# [Document excerpt]
╭──

Jennifer Chevinsky, B.S.
A recent study found a strong association between the number of test strips covered by insurance and better medical care in type 1 diabetics. Test strips are impregnated with chemicals that react with glucose when sensed within a drop of blood. Strips are disposable and cost from 40 cents to $1 each, although this cost is often defrayed to some extent by insurance.
Type 1 diabetes, previously called ‘juvenile onset,’ is a chronic illness that affects over three million Americans. It was previously referred to as ‘juvenile diabetes’ because it was believed that this condition only developed in childhood, a theory that has been disproven. Individuals of all ages can and do develop type 1 diabetes.
In type 1 diabetes, individuals do not make enough insulin, a substance that helps mobilize glucose, or sugars, from the blood stream into the cells. The underlying concept behind treating patients with type 1 diabetes is to provide enough insulin to allow the proper amount of glucose to enter the cells – without making the blood glucose drop too low or raise too high. If a patient’s sugar is too high, then he may experience diabetic ketoacidosis and if it is too low, he can fall into a hypoglycemic coma. Glucose level is dependent on multiple factors including a patient’s weight, body type, metabolism, diet, exercise, etc. To maintain a safe or healthy glucose level, type 1 diabetics must test their blood sugar multiple times a day.
At the University of South Florida’s Morsani College of Medicine, I was recently exposed to an innovative approach to learning about the experience of an individual with type 1 diabetes. Nicole Johnson, a former Miss America, advocate for type 1 diabetes awareness and founder of ‘Bringing Science Home,’ brought in a panel of patients to speak with us about their experiences with diabetes. The speakers ranged from affected children and teenagers to caregivers and relatives. After the session, we were asked to participate in the diabetes challenge, an experience built to simulate a day in the life of an individual with type 1 diabetes.

╰──

# [Excerpted records]
╭──

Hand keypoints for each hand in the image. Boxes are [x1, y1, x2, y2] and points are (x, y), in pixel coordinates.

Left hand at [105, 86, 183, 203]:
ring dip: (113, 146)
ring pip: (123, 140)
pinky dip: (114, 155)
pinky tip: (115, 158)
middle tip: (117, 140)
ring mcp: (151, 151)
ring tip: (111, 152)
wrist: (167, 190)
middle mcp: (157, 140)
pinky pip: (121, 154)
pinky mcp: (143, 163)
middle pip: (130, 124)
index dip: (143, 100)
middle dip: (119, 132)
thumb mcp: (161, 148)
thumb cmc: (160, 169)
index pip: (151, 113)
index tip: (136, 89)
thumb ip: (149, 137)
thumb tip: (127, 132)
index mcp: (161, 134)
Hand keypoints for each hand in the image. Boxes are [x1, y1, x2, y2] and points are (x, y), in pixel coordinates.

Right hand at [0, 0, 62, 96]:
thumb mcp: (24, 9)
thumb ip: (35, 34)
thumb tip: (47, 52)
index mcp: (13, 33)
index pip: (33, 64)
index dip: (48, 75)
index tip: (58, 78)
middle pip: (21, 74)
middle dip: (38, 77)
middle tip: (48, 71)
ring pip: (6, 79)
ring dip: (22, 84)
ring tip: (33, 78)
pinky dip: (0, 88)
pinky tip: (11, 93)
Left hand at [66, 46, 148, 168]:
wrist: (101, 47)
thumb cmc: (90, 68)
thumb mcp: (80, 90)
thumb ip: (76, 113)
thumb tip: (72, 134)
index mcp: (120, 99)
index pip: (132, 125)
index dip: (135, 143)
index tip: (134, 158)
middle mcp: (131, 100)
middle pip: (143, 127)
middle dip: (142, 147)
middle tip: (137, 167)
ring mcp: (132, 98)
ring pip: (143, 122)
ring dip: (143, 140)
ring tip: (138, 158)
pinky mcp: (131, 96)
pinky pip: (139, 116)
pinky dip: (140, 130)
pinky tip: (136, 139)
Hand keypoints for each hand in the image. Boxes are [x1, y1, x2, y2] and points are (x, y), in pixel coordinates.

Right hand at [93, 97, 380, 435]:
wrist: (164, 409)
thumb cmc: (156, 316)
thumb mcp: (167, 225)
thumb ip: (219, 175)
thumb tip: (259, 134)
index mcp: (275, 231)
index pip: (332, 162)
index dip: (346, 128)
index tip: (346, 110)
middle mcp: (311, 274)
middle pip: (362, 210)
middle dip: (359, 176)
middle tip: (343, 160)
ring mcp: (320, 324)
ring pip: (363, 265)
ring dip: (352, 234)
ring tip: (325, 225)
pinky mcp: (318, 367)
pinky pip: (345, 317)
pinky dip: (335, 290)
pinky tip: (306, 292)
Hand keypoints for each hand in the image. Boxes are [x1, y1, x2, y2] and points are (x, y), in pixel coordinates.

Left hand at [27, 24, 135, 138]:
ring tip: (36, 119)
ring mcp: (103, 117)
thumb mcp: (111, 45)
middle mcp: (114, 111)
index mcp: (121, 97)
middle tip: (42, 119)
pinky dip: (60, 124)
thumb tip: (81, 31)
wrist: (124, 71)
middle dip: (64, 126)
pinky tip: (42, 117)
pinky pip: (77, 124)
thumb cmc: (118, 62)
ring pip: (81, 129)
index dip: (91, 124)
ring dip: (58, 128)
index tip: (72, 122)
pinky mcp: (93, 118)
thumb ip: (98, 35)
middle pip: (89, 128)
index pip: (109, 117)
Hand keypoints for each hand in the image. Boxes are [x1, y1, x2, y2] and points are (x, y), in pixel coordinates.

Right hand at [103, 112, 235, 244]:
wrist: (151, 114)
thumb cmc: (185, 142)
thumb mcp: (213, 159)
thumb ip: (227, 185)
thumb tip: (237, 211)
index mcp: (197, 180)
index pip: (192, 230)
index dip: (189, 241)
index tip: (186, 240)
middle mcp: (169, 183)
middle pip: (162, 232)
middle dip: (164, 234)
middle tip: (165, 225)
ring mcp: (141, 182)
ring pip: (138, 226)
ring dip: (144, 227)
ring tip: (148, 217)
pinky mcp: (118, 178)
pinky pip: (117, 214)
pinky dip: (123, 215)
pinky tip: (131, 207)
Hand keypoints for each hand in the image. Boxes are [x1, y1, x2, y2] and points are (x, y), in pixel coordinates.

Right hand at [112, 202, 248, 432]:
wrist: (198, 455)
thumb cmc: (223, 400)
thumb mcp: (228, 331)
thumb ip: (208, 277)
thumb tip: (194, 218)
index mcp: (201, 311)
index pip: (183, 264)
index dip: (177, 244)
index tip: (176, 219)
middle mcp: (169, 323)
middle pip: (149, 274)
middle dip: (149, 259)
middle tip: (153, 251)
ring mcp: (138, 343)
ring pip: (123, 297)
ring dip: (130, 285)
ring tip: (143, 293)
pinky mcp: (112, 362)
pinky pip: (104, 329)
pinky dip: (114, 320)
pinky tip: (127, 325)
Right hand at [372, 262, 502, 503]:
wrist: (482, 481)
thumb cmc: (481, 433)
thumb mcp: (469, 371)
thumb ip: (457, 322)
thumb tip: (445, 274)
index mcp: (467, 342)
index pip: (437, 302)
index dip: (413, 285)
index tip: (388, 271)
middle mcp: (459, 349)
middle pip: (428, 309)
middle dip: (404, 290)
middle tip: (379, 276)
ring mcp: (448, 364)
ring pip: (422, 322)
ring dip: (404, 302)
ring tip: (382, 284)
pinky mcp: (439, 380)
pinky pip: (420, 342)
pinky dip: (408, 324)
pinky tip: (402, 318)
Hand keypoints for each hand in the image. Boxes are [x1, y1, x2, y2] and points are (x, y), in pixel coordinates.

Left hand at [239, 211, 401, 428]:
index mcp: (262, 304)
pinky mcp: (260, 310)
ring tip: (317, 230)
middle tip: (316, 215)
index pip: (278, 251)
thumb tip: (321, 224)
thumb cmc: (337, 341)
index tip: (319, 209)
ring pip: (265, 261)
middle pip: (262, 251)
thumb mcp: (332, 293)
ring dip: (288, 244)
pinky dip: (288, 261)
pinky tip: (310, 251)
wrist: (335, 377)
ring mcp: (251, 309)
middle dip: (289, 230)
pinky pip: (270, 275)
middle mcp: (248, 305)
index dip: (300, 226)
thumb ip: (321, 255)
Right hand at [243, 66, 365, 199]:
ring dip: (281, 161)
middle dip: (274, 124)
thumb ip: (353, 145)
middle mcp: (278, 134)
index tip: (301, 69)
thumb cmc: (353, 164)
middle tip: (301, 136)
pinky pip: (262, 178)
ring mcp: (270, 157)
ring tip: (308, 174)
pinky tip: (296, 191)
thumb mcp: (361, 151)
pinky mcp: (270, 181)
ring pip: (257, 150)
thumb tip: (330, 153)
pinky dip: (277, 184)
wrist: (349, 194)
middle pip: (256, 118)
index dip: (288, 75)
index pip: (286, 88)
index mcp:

╰──

# [Directions]
Continue the article on type 1 diabetes and insurance coverage of glucose test strips, starting right after its final sentence.

# [Solved problem]
Because of the nature of the condition, individuals with type 1 diabetes are encouraged to check their blood sugar multiple times each day – when they wake up in the morning, before each meal, before going to sleep, and when they feel their sugars might be rising or dropping. Likewise, we were loaned a glucometer and were encouraged to test our blood sugar throughout the following day.
I soon learned that this process is not as simple as the instructions would suggest. The procedure of testing blood sugar typically involves pricking one’s finger and squeezing out the blood on to a disposable test strip (not an exciting process for the trypanophobics or hemophobics among us). There was confusion about how to assemble the glucometer, where to put the test strip, and when to load it with blood.
Additionally, I received multiple error messages on the glucometer – when I did not fill the strip with enough blood, if I fumbled with the glucometer and didn’t proceed quickly enough, or sometimes even when I thought I did everything correctly. I then had to use another one of the test strips, of which I only had about 10 for the day. I noticed myself deciding whether it was ‘worth it’ to waste another test strip on the occasion that I received another error message. Throughout the day, my fingers began to feel sore, not only from the needle pricks, but from squeezing my fingertips to milk out the blood.
Continuing with my normal routine, I recognized the bulkiness of the glucometer pouch, as I brought it with me to my daily activities. I couldn’t help but feel as if people were watching me when I pulled out the glucometer to check my blood. I suppose if it is not something one has seen before, the process and machine might look quite strange. I even thought about just checking my sugar in the car, so as to not make any kind of public statement or scene.
Every medical practitioner is likely to interact with an individual who has type 1 diabetes, thus it is important to recognize the barriers these individuals might face that could prevent them from following prescribed treatments. Although this mode of learning might not be new, with medical students or physicians taking on the role of patients with particular illnesses, it has been my first experience with this type of learning. I think it is a great way to fully immerse in a particular culture and recognize first-hand some of the legitimate concerns and struggles of the population.
Going forward with my clinical education, I hope this experience will help me become a better practitioner, knowing the right questions and concerns to ask my future patients with type 1 diabetes. Although this simulated experience was not designed to address the new study on the correlation between insurance coverage for test strips and patient compliance, it raised important ethical issues about how I can best help my patients care for their health. Patients may only be able to afford a certain number of strips, meaning that a strip that does not work is a choice of whether to spend a precious resource of health care dollars or to forgo testing at that time.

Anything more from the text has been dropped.